**Instructions to follow**
Print word for word the records from the line containing "52 dB quiet operation" through the end.

**Dataset extract**
= Beginning of Section =
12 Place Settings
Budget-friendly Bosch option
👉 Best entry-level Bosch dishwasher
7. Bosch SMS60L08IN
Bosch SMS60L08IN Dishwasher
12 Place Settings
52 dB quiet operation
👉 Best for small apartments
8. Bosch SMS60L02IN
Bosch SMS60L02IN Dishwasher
= End of Section =
**Solution to the problem**
52 dB quiet operation
👉 Best for small apartments
8. Bosch SMS60L02IN
Bosch SMS60L02IN Dishwasher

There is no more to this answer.